Not much of the first presidential conveyance has survived.

Curators at George Washington’s home, Mount Vernon, say the only remnant they have of the first president’s vehicles is a wooden coat of arms from one of his carriages.

The Smithsonian Museum of Natural History has only the carriage President Ulysses S. Grant used during his 1873 inauguration, which was bought retail from Meeks Carriage Depository and kept in the White House stables, where the Oval Office now stands.

Wealthy New Yorkers gave Millard Fillmore’s wife, Abigail, a carriage complete with horses and silver harnesses, but Fillmore sold it and pocketed the proceeds.

The Henry Ford Museum has a brougham used by Theodore Roosevelt in 1902 - the last horse-drawn vehicle to carry a president. In its later life, the vehicle was passed to the White House housekeepers, who carried groceries in it until 1928.

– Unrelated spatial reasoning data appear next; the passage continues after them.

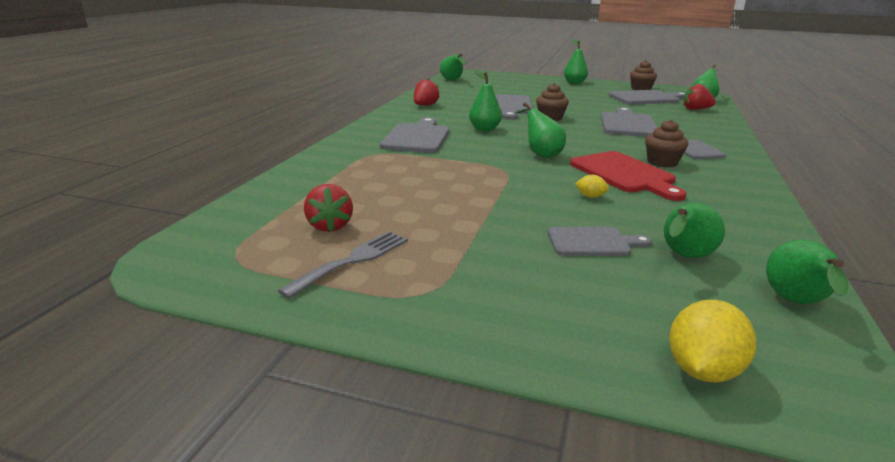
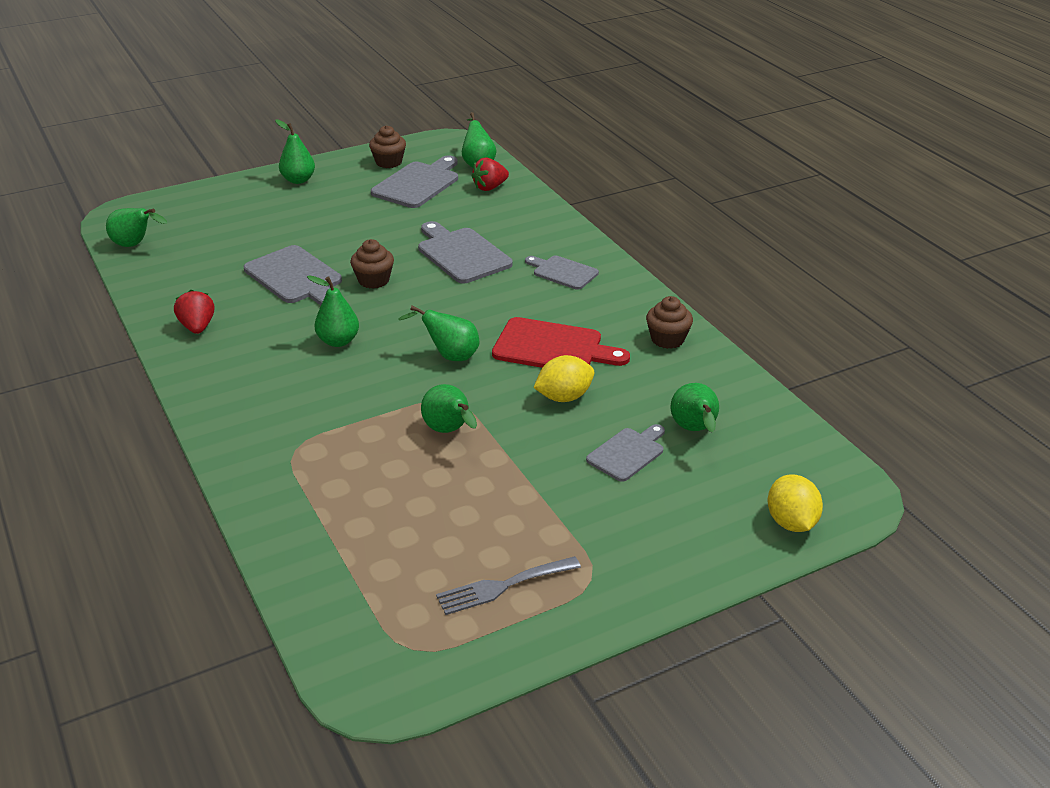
camera: 45 degrees left, 10 degrees up
(329, 226) = (424, 568): red strawberry -> none
(353, 260) = (502, 586): grey fork -> grey fork turned 105 degrees counterclockwise
(417, 137) = (291, 397): grey cutting board -> none
(590, 196) = (564, 397): yellow lemon -> yellow lemon, size x1.92
(662, 162) = (561, 310): brown cupcake -> brown cupcake (667, 339)
(796, 303) = (786, 434): green pear -> green pear (449, 431)

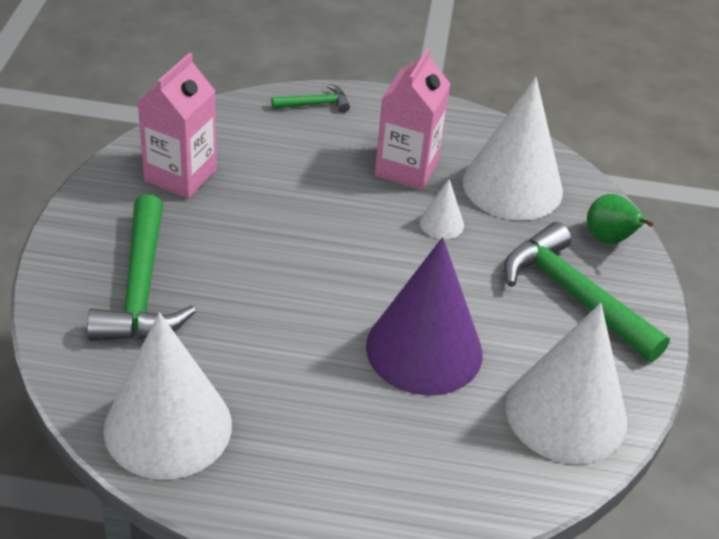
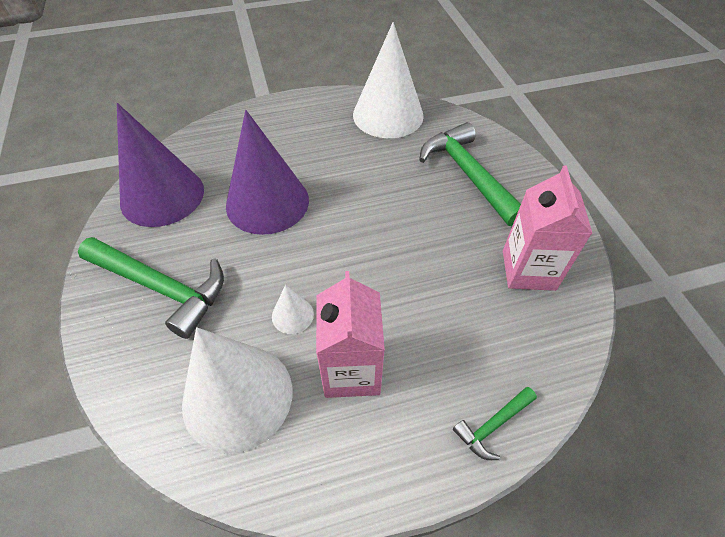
camera: 160 degrees right, 10 degrees up
(566, 413) = (162, 195): white cone -> purple cone
(609, 239) = (129, 365): green pear -> none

The first president to ride in a car was William McKinley, who rode in a Stanley Steamer on July 13, 1901, two months before his assassination.

His successor, Theodore Roosevelt, preferred horses, though the White House had its first government-owned automobile. William Howard Taft, at 300 pounds, liked to settle back in the seat of a Pierce Arrow limousine.

When Taft left office, he replaced the horses in the White House stables with five cars. The stables officially were closed by act of Congress in 1951.

Calvin Coolidge, who had great regard for Henry Ford, was the first president to get a Lincoln, and the company had a relationship with the White House for more than half a century, leasing limousines to the president for $1 a year.

Only after Pearl Harbor did the Secret Service order the cars fortified with armor and inch-thick bulletproof glass.

The Secret Service ordered a fleet of 10 cars in 1950, including one called the “Bubbletop” because of its Plexiglas roof.

Richard M. Nixon’s White House limousine was the last to be equipped with a sunroof.

Since 1992, the Secret Service has purchased the cars rather than lease them.

The three Cadillacs delivered to Bill Clinton in 1993 reportedly cost a total of $10 million.